I'd also like to make it clear that water will reduce the penetration of UVB. So the deeper you go the less UVB.

In one relatively clear lake in Ontario, Canada, with a low DOC level of 0.5 milligram (mg) per liter, only about 34% of surface UVB radiation reached a depth of 20 centimeters (cm) (http://goliath.ecnext.com/coms2/gi_0199-2885045/Shedding-light-on-ultraviolet-radiation.html)( 8inches)

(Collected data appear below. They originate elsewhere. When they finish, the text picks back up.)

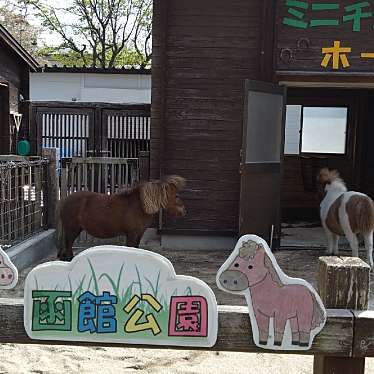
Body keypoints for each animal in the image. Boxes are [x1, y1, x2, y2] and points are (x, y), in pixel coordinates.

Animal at [57, 175, 186, 260]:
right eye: (176, 196)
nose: (183, 211)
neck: (140, 206)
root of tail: (64, 201)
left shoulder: (139, 234)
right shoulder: (131, 234)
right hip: (72, 230)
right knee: (68, 245)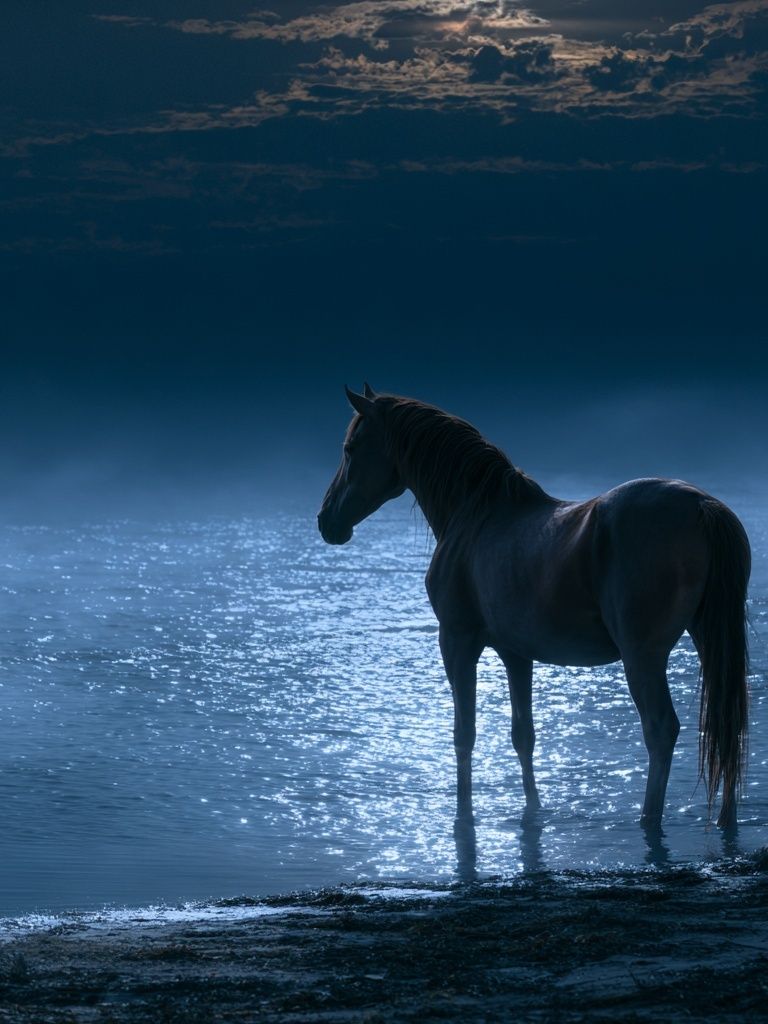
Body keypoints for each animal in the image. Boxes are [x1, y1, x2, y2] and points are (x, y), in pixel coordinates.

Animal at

So don't think you will make as much D3 as quickly and don't towel or wash it off as soon as you emerge and don't forget also it is a self regulating process and if you stay under UVB longer than is necessary for D3 production that is counterproductive as any/all D3 remaining near the skin surface gets processed on into supra sterols that are not used by the body at all. So It's important, even for people who think they MUST be getting sufficient sunlight exposure to have levels above 60~70ng/mL to get tested regularly to be certain that what you are doing is actually working out and is effective, in practice.

BBS1951
03-10-2009, 07:53 PM
Ok. I will next time I have my check up.

SInce D3 is manufactured inside the skin cells, I do not see how water can "wash" it off.

'Lissa
03-10-2009, 08:53 PM
Here's my theory of why more flare ups occur in the Spring. Our immune cells take a while for the body to manufacture and for them to mature. The cells that are being developed during the winter, when Vit. D is probably at its lowest, are the ones that get unleashed on the body come Spring. Vitamin D is supposed to act as a regulator of properly developed immune cells. If there isn't enough Vit. D while the cells are being "hatched', they don't mature properly and run amok.

I don't claim that this is a scientifically supported theory. It is just my mad ponderings. What do you all think, am I on to something?

BBS1951
03-10-2009, 09:03 PM
Maybe on to marijuana--LOL--Just kidding. Your theory is interesting, but I do not know enough to know if its accurate!